Der Mojito: das Wiener Schnitzel der Bar?
Am Mojito führt kein Weg vorbei: Der Piratendrink aus Rum, Minze, Limette und Zucker gehörte zu den ersten großen Crowdpleasern der Bar-Renaissance. Fluch und Segen zugleich. Gabriel Daun geht in seiner historischen Rekonstruktion dem Original Mojito auf den Grund. Und er sagt, wie und warum man auch heute noch in einer Spitzenbar einen Mojito bestellen darf und sogar soll. Denn das Original geht immer. Ein Plädoyer für Einfachheit und Qualität.

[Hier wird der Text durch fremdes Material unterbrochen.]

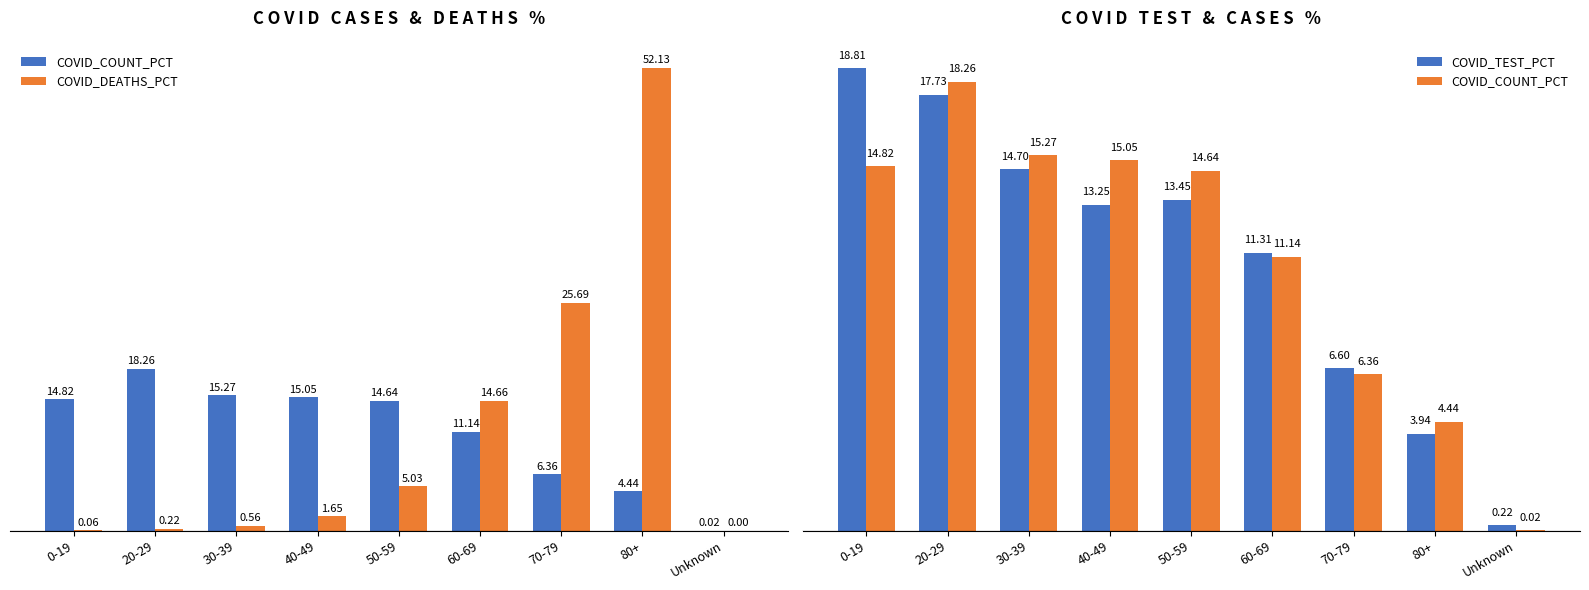

What is the difference between the COVID_TEST_PCT values at 0-19 and 70-79?

12.2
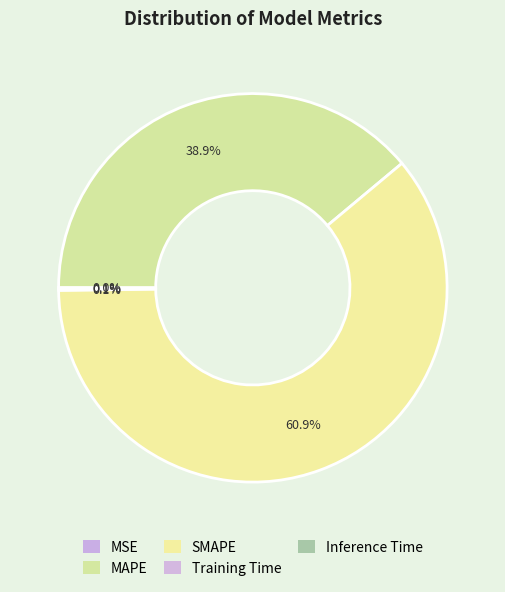

Count the number of slices in the pie.

5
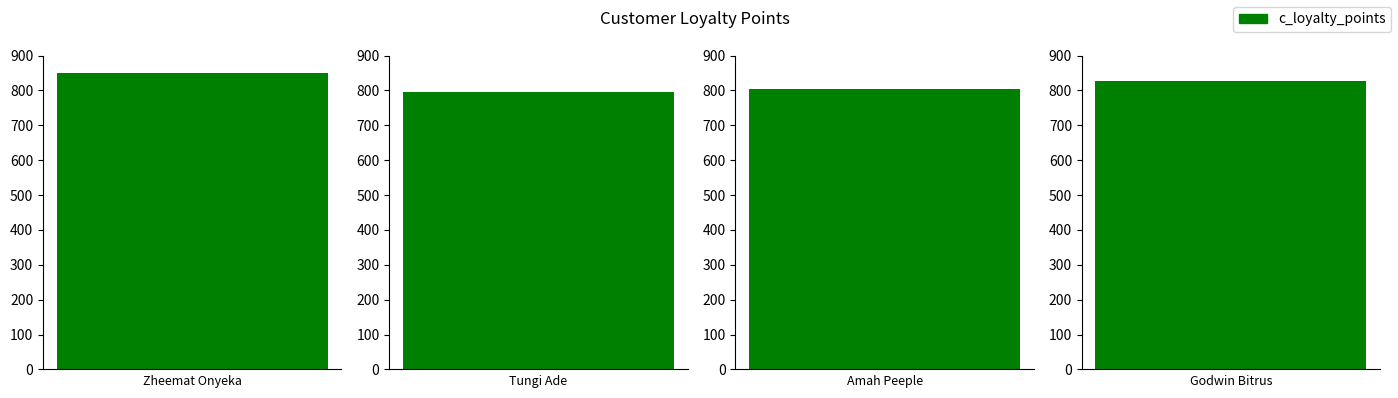

Reading left to right, list all the values displayed in this chart.

849	796	805	827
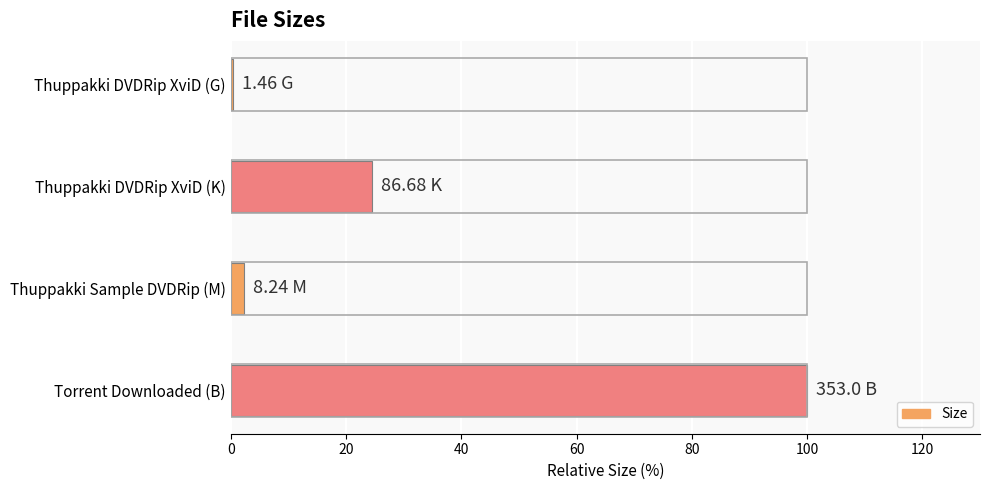

Which has a higher value, Torrent Downloaded (B) or Thuppakki Sample DVDRip (M)?

Torrent Downloaded (B)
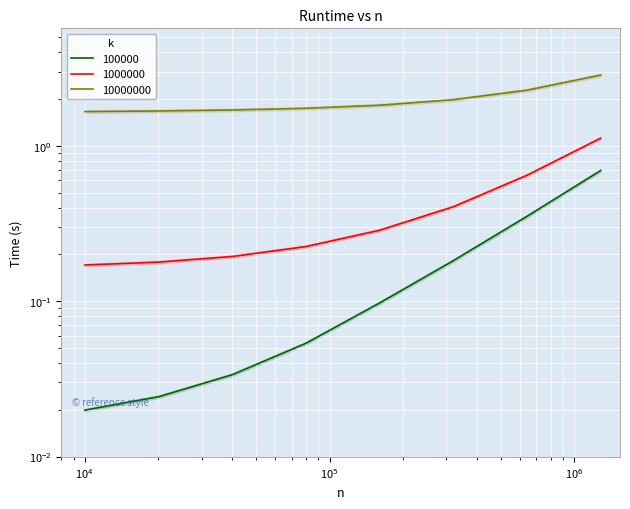

At which category does the chart reach its peak across all series?

1280000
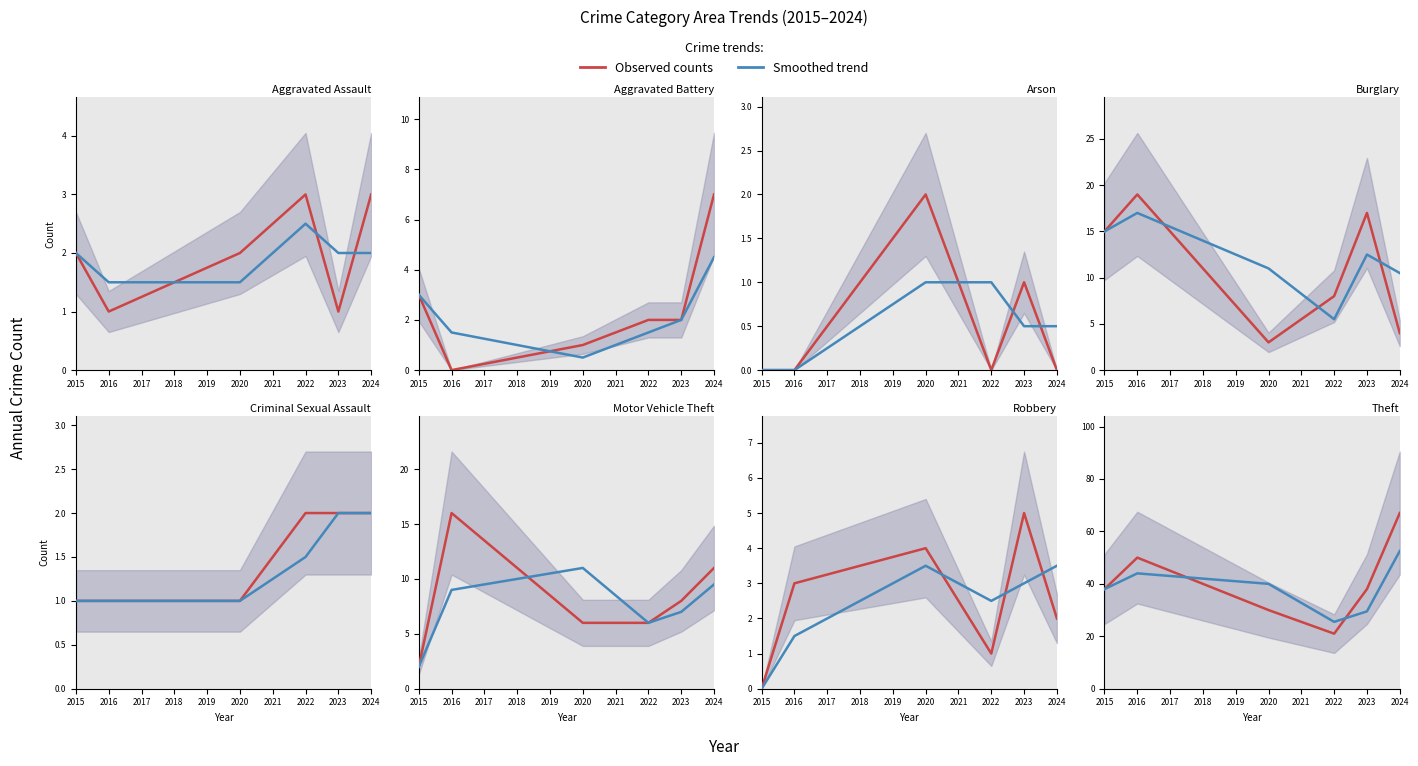

Count the Observed values in the range 30 to 50.

4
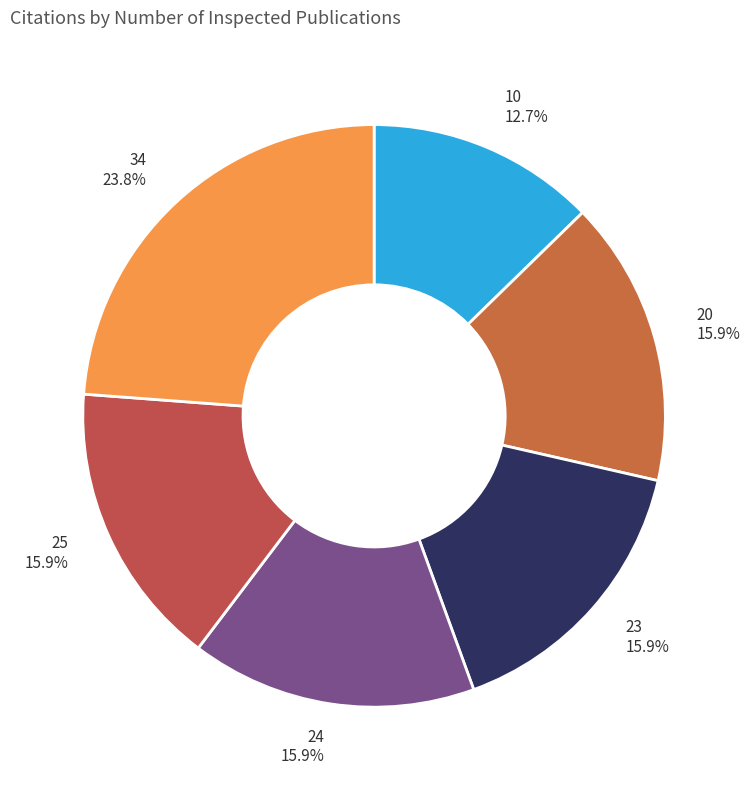

To the nearest percent, what portion does 25 represent?

16%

Ein wenig hat sich der Mojito in den letzten Jahren zum Wiener Schnitzel unter den Drinks entwickelt. Beide werden bis heute sicherlich sehr häufig zubereitet und dementsprechend oft verkauft. Und bei beiden handelt es sich – wenn sie gut gemacht wurden – um ein ansprechendes Erlebnis, das allerdings kaum noch einen Gaumen zu überraschen vermag. Dennoch: Originales Schnitzel oder Original Mojito – geht eigentlich immer. Fluch und Segen solcher Dinge ist aber schlicht: Sie sind mitunter überpräsent oder wirken schlicht so.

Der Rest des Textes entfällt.